Co-parenting meetings can be structured or they can be more informal.  There are only a few rules to co-parenting meetings:

  1. Agenda.  Each parent needs to send a proposed agenda of what they would like to discuss 24 hours prior to the meeting.  The point of sharing agendas is to give someone time to process and consider whatever you want them to think about.  You don’t want to feel put on the spot and your co-parent doesn’t want that either.
  1. Agree to Disagree.  It is possible to disagree in a respectful manner.  If there is something you disagree about and you cannot reach a resolution, take some time to think about it and schedule a follow up conversation.  Each of you should spend time thinking about a resolution to the issue that is acceptable to you and that you think will also be acceptable to the other parent.  Do not raise your voice, make personal attacks, or threaten to call your lawyer.  If you need to, consider scheduling an appointment with a mediator or child specialist.
  1. Keep It About The Kids.  Co-parenting meetings are not the time to talk about your relationship or what is going on in the other person’s life.  If someone wants to volunteer information, that’s fine.  But this is a time to discuss your kids and how they are doing.

So what’s next?  If you aren’t comfortable discussing the idea of co-parenting meetings, try emailing them a link to this page and ask them what they think.  Try scheduling three co-parenting meetings.  It may seem awkward at first, but if it does, just know it probably feels awkward for both of you!  Just remember that you are doing this for your child and so that you can have a more effective co-parenting relationship in the future.  If you don’t know what to talk about, consider using numbers 1-4 above as a template agenda.

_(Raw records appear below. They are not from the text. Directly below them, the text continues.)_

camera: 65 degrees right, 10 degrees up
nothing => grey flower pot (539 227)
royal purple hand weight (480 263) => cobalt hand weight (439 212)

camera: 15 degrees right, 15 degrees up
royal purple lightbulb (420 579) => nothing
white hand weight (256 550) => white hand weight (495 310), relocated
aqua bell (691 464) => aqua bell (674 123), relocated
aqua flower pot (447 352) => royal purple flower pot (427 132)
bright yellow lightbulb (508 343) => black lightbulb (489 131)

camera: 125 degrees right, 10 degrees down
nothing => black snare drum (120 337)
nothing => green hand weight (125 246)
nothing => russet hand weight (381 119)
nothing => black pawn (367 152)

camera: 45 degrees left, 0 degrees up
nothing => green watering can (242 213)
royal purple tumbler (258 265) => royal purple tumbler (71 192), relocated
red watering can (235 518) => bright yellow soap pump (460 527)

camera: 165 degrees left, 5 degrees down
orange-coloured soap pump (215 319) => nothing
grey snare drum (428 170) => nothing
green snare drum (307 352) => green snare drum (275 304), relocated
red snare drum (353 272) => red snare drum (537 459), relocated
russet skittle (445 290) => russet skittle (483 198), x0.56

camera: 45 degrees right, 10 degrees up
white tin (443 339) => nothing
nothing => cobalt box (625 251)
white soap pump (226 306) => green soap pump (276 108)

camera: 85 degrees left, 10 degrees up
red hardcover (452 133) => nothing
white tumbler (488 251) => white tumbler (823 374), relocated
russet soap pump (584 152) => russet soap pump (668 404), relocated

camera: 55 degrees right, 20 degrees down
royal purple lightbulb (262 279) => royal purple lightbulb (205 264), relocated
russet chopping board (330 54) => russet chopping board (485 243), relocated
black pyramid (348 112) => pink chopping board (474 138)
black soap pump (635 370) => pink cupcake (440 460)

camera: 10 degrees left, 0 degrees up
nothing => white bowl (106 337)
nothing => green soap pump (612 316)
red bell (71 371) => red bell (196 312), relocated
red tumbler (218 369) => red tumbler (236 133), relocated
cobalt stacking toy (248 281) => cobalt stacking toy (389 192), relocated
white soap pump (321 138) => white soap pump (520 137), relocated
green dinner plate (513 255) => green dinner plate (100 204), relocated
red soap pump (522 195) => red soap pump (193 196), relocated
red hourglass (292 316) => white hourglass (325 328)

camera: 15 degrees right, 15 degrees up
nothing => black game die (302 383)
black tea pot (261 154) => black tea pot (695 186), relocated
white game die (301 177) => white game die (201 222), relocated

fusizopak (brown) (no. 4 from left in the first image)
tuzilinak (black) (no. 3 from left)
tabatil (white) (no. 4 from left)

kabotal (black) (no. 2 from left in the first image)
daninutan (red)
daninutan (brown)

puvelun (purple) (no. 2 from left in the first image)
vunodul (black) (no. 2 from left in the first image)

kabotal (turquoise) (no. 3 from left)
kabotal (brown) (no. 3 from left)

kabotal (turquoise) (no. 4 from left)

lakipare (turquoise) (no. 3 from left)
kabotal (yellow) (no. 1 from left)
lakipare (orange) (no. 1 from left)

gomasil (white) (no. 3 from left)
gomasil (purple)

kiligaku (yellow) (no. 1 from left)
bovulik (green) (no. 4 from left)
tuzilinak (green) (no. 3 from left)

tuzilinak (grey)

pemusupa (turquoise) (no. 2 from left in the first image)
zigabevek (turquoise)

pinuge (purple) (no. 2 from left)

Here are a few things to consider when you schedule your co-parenting meetings:  Do you want to have them around a parenting time transition so that your kids can see you interacting respectfully?  Do you want to avoid having these meetings around the kids so they aren’t waiting on you?  Do you want to schedule a phone meeting after kids have gone to bed?  How long do you want these meetings to last?  There are no “right” answers to these questions.  Try scheduling a meeting and seeing how it goes.  You can always make changes to future meetings.  Remember, this isn’t about the two of you – this is about your kids!